- **Selected extract**

* * *

High-Calorie Diet Exacerbates the Crosstalk Between Gestational Diabetes and Youth-Onset Diabetes in Female Offspring Through Disrupted Estrogen Signaling.

Background/Objectives: Recent global trends highlight a concerning rise in youth-onset type 2 diabetes (YOT2D), with a marked female preponderance. We aim to explore the crosstalk between gestational diabetes mellitus (GDM) and YOT2D in female offspring. Methods: In vivo, GDM mice were induced by Western diet (WD), and their female offspring were fed normal diet or WD within 3 to 8 weeks. We continuously detected the glucose metabolism disorders, serum estradiol level (ELISA), and the process of ovarian maturation. Meanwhile, the dynamic changes in ERα and insulin signal in liver were monitored (qPCR, Western blot). In vitro, LO2 cells were treated with estradiol or ER antagonist BHPI to further explore the mechanism. Results: More than 85% of pregnant mice induced by WD were GDM models. The serum estradiol level in GDM offspring mice was decreased during sexual maturation, accompanied by marked oral glucose intolerance, insulin resistance, and even diabetes. The advance of sexual maturation and the decrease in serum estradiol in GDM offspring were mainly due to the downregulation of CYP19A1 in the ovaries, the reduced area of secondary follicles, and the increased number of atresia follicles, which could be greatly worsened by WD. Furthermore, GDM suppressed the protein levels of ERα, p-IRS-1, and p-Akt in liver tissue, that is, estrogen signals and insulin signaling were simultaneously weakened. WD further exacerbated the above changes. In vitro, estradiol upregulated the protein levels of ERα, p-IRS-1, and p-Akt in LO2 cells, while BHPI inhibited these changes. Conclusions: Maternal GDM promotes a high incidence of YOT2D in female offspring by affecting ovarian maturation, and a high-calorie diet exacerbates this process.

* * *

- **Brief**
Print everything from "High-Calorie Diet Exacerbates the" down to "Disrupted Estrogen Signaling." in the gestational diabetes abstract, word for word.

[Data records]
* * *

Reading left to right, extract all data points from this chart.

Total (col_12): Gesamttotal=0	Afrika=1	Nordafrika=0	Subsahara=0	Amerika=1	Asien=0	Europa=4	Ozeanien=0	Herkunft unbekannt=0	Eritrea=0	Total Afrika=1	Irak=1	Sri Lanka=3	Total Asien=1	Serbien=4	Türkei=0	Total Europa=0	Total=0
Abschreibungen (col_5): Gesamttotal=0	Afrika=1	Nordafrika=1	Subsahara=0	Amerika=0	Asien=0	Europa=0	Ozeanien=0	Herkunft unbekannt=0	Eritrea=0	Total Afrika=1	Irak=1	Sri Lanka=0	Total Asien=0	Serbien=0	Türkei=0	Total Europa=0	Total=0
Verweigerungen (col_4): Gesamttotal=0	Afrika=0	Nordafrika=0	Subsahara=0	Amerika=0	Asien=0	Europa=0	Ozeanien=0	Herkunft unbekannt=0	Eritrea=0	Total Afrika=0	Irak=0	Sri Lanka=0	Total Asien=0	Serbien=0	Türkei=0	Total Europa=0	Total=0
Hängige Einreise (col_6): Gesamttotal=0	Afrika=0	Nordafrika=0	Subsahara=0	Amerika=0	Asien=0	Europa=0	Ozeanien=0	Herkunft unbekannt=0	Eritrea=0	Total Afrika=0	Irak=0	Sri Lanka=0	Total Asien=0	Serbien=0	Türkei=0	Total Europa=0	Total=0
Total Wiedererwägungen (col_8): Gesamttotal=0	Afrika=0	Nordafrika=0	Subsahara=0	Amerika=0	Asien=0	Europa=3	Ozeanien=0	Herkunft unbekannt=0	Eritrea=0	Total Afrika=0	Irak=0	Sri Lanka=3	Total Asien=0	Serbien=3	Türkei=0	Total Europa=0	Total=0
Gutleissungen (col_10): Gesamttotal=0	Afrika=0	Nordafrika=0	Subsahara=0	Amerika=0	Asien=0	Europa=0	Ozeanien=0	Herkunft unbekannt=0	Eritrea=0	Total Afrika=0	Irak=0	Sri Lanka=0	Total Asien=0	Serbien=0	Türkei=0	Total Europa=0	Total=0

* * *

- **Solved problem**
High-Calorie Diet Exacerbates the Crosstalk Between Gestational Diabetes and Youth-Onset Diabetes in Female Offspring Through Disrupted Estrogen Signaling.